Scan-row wiring for a 36 (or 34) key layout
That was a nice set of puzzles to play with. I guess I could do a similar sketch solution of the PCB traces for a 32 or 38 key layout, or the 44 or 45 which might be a rat's nest. But perhaps time to move on to trying the open source tools Ergogen and KiCad with a view to getting a PCB made at JLC PCL? And get a case 3D printed there too, or maybe a custom laser cut keyboard case?

The partial Tutte-Coxeter graph ought to work as some silk screen art for the PCB.

6 comments:

  1. Thanks a lot for those posts, I just learned about topology and the existence of diode-less keyboards!

    I am planning to build a split keyboard with 44 keys on each half, and I am exploring the possibility of going diode-less. I am wondering how you routed your tracks in your design.
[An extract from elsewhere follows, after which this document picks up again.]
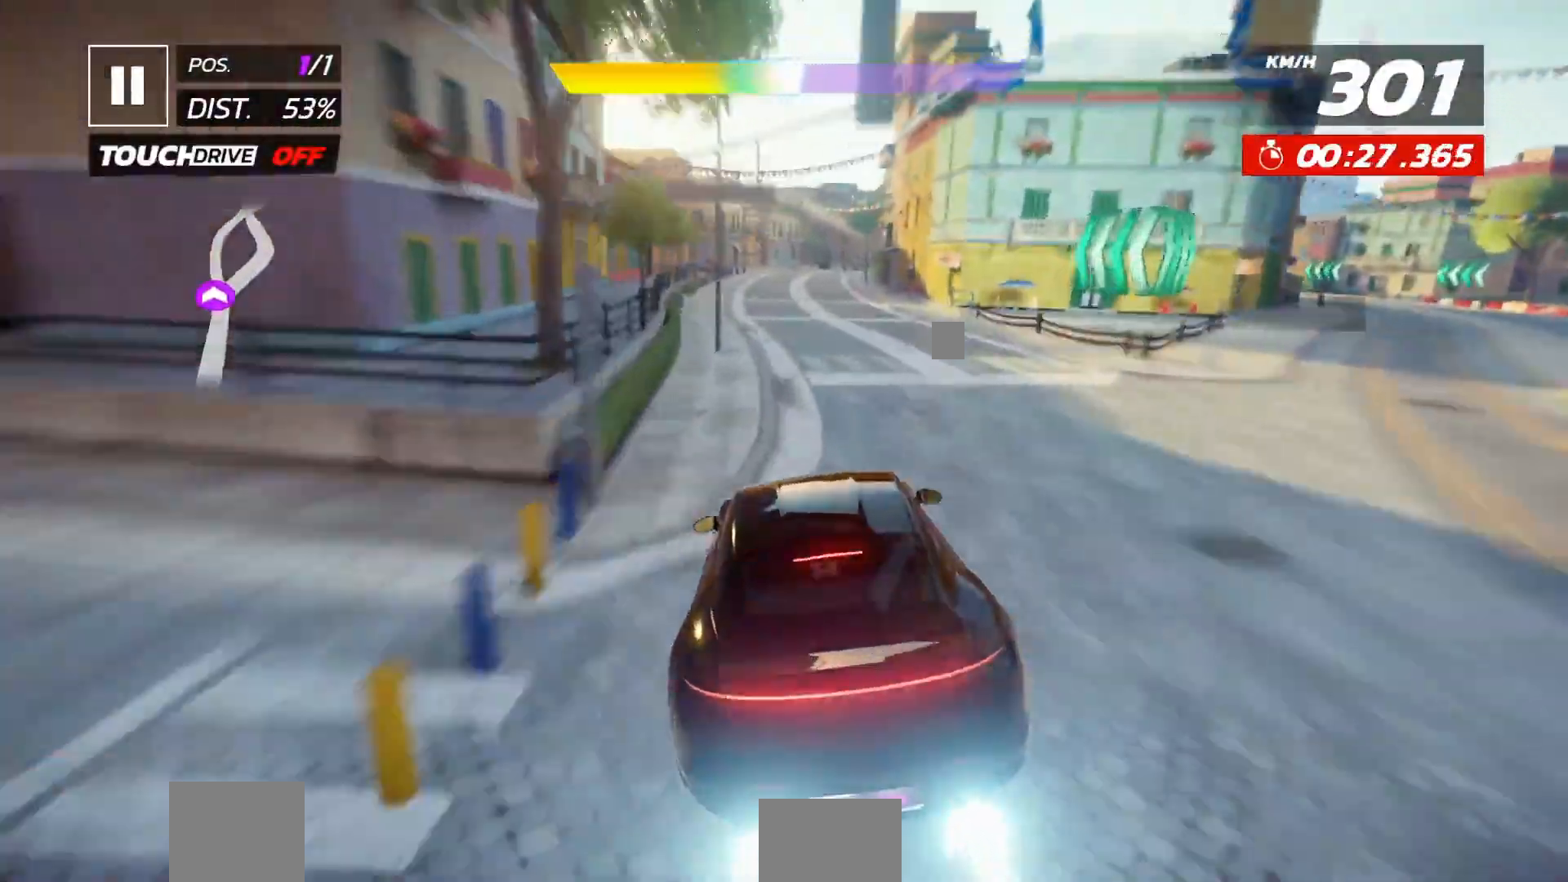
{"dt_ms": 500, "buttons": [], "left_stick": "center", "events": []}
I understand that you conveniently routed scan-columns as physical columns, but what about the scan-rows? Did you route them manually just by looking at the graph? And with that arbitrary scan-column to physical column mapping, you just happened to be lucky and didn't have any crossing tracks? Or is that a mathematical guarantee that it is possible to route your keyboard any way you want as long as you have two layers?

    ReplyDelete
    Replies
    1. I used the backs of lots of envelopes to sketch these layouts manually, and avoided any crossing by choosing the pin allocation. It was a fun challenge. I found actually mapping out traces in KiCad a little harder (I had to avoid wires going round the outer edges), see the July blog post for my 36 key PCB which I have started to assemble. My design had via's on each switch (for direct wiring or hotswap), which helped. A two-layer PCB will work, with extra vias perhaps? Remember you will need extra pins for the two halves of a split-keyboard to talk to each other.

      Delete
    2. I see, I was hoping for some magical technique, but I guess I'll do it manually too then.

      Thanks for the reminder, but I'm planning on using a SMD module based on the nRF52840, which has 48 GPIOs, I should have plenty.

      Delete
    3. Yes, the wiring on mine was all done manually - and it is tricky as the row scanning is at first glance random. Having the expected wiring net defined in Ergogen means a mistake in KiCad is less likely at least, but it is still complicated to review.

      With that many GPIOs available from the surface mounted chip, I would aim for direct wiring of the 44 key switches, leaving 4 pins spare for communication, LEDs, etc.

      Delete
  2. This is more about your next post, but I'll ask here I guess. I understand that you went from the ergogen config directly to the PCB design on kicad, without schematics, right? I think I'll follow the other approach, with the schematics first, since I already have a schematic to start with.

    This is actually my third iteration of this keyboard, and I keep adding features, for the challenge I guess. For this iteration, I want to include RGB LEDs, a screen, a speaker and the communication channel with the other half. Also, I want my design to be reversible so that the same PCB can be used for both the left and right side (so that don't need to order 5 boards of each half). This last constraint makes me think that I may not be able to route all of the available GPIOs of my controller because of space constraints. This is why I need some leeway with the extra pins available, and why I'm interested in a Tutte Coxeter wiring.

    ReplyDelete
    Replies
    1. As far as I know, Ergogen does not output a schematic, and I didn't write one.

      If this is the third iteration of your keyboard I'll assume you know what to expect. Have a look at my PCB wiring, and the QMK firmware on GitHub, that might clarify a few things.